What the task asks:
Copy exactly, and only, the lines from the one containing "keyboard_arrow_down" through the last line of the records below.

Dataset records:
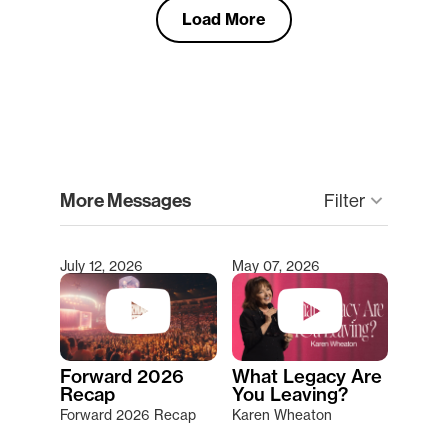
Load More
clear
More Messages
Filter
keyboard_arrow_down
July 12, 2026
May 07, 2026
Type 2 or more characters for results.
Forward 2026
What Legacy Are
Recap
You Leaving?
Forward 2026 Recap
Karen Wheaton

Response to the exercise:
keyboard_arrow_down
July 12, 2026
May 07, 2026
Type 2 or more characters for results.
Forward 2026
What Legacy Are
Recap
You Leaving?
Forward 2026 Recap
Karen Wheaton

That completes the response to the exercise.